Houston's New Park
It's been a long time coming, but neighborhood persistence and the help of some Houstonians with deep pockets has resulted in the creation of the city's newest park.
Mayor Annise Parker and other city leaders gathered under the broiling sun on Thursday to dedicate Mandell Park and marvel at how it came about. "This is little park that could," chief fundraiser Marianne Jones said, referring to the children's book, The Little Engine That Could. "(We thought) 'I think I can, I think I can.' But we never imagined it would be like this."
"This is little park that could," Marianne Jones said, referring to the children's book, The Little Engine That Could. "(We thought) 'I think I can, I think I can.' But we never imagined it would be like this."
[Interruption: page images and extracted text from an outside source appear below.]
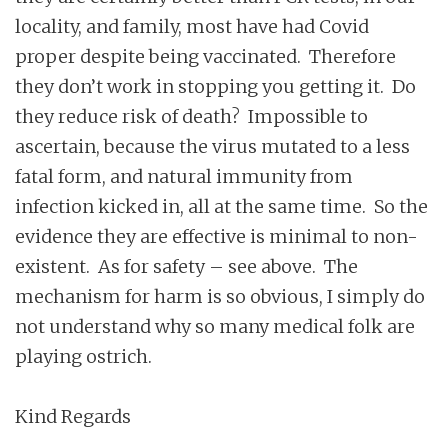
locality, and family, most have had Covid
proper despite being vaccinated. Therefore
they don’t work in stopping you getting it. Do
they reduce risk of death? Impossible to
ascertain, because the virus mutated to a less
fatal form, and natural immunity from
infection kicked in, all at the same time. So the
evidence they are effective is minimal to non-
existent. As for safety – see above. The
mechanism for harm is so obvious, I simply do
not understand why so many medical folk are
playing ostrich.
Kind Regards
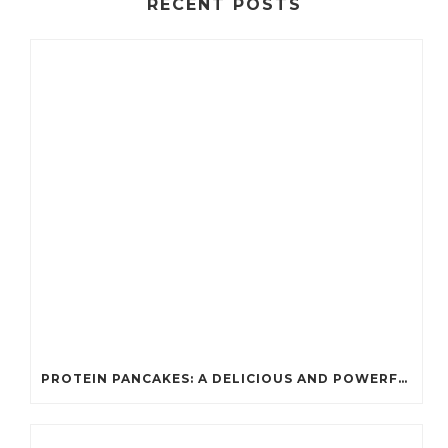
RECENT POSTS
PROTEIN PANCAKES: A DELICIOUS AND POWERFUL FUEL FOR ATHLETES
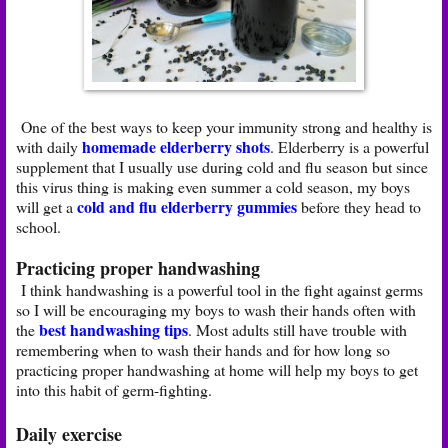
One of the best ways to keep your immunity strong and healthy is
homemade elderberry shots
with daily
. Elderberry is a powerful
supplement that I usually use during cold and flu season but since
this virus thing is making even summer a cold season, my boys
cold and flu elderberry gummies
will get a
before they head to
school.
Practicing proper handwashing
I think handwashing is a powerful tool in the fight against germs
so I will be encouraging my boys to wash their hands often with
best handwashing tips
the
. Most adults still have trouble with
remembering when to wash their hands and for how long so
practicing proper handwashing at home will help my boys to get
into this habit of germ-fighting.
Daily exercise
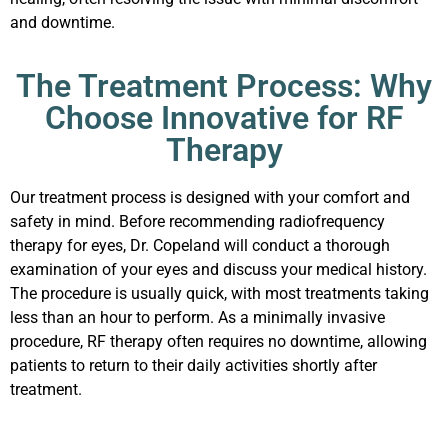
and downtime.
The Treatment Process: Why
Choose Innovative for RF
Therapy
Our treatment process is designed with your comfort and
safety in mind. Before recommending radiofrequency
therapy for eyes, Dr. Copeland will conduct a thorough
examination of your eyes and discuss your medical history.
The procedure is usually quick, with most treatments taking
less than an hour to perform. As a minimally invasive
procedure, RF therapy often requires no downtime, allowing
patients to return to their daily activities shortly after
treatment.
More than 30 years ago, the city bought the 1.2-acre property at the corner of Mandell Street and Richmond Avenue in the Montrose area for a library and leveled a strip shopping center and homes to clear the land for construction. But when plans changed to locate the library in a church building on nearby Montrose Boulevard, no one knew quite what to do with the old property. It soon became a dumping ground for trash, tires and old furniture until neighbors cleared it and started a community garden.
Over the years, they convinced city officials that it deserved to be a park and embarked on a $1.2 million campaign to build and maintain it. The result is a multi-use space that features a circular garden with plants in raised beds of limestone, a grassy hill designed for play, park benches for quieter reflection and cinder paths for walking.
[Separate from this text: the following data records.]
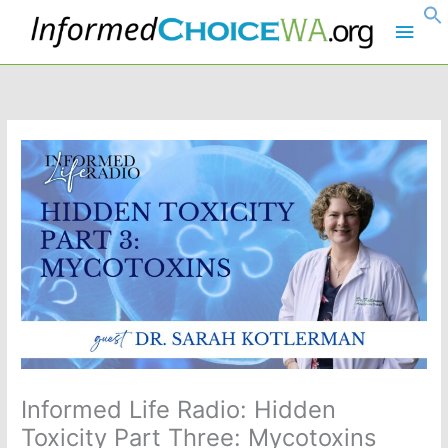
Skip
Main
to
content
Men
Informed Life Radio: Hidden
Toxicity Part Three: Mycotoxins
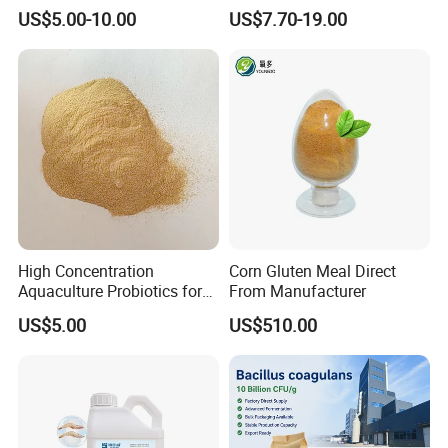
Thermostable Phytase
US$5.00-10.00
US$7.70-19.00
Powder Granule Enzyme
High Concentration
Corn Gluten Meal Direct
Aquaculture Probiotics for
From Manufacturer
Fish and Shrimp Pond
US$5.00
US$510.00
Water Treatment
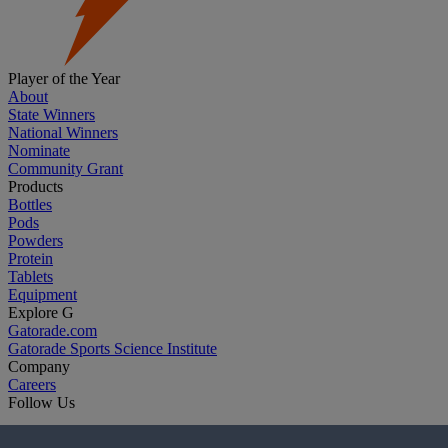
Player of the Year
About
State Winners
National Winners
Nominate
Community Grant
Products
Bottles
Pods
Powders
Protein
Tablets
Equipment
Explore G
Gatorade.com
Gatorade Sports Science Institute
Company
Careers
Follow Us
The campaign got a boost when Katherine McGovern authorized a substantial $300,000 donation from her family's John P. McGovern Foundation. The Brown, Elkins and Wortham Foundations also contributed, along with individuals and corporations. The city parks department chipped in around $300,000 through an open space fund and Trees for Houston donated trees on the property.
The Friends of Mandell Park, a non-profit organization, developed a master plan through a collaborative design session known as a charrette where architeture students from the University of Houston Gerald D. Hines College students were paired with local architects. They chose a design by Asakura Robinson that includes the various components, including an organic community garden emphasizing native herbs and plants, named Meredith's Garden in honor of former neighbor Meredith Burke, and a storage shed with a roof of grass, named "Skip's Shed" for Stanley "Skip" Almoney, a neighbor who has championed the project for years.
At the dedication, Houston Parks and Recreation Department director Joe Turner noted that the park looks bigger because there are no overhead power lines on the property. "When you bury utilities, what a difference it makes," he said.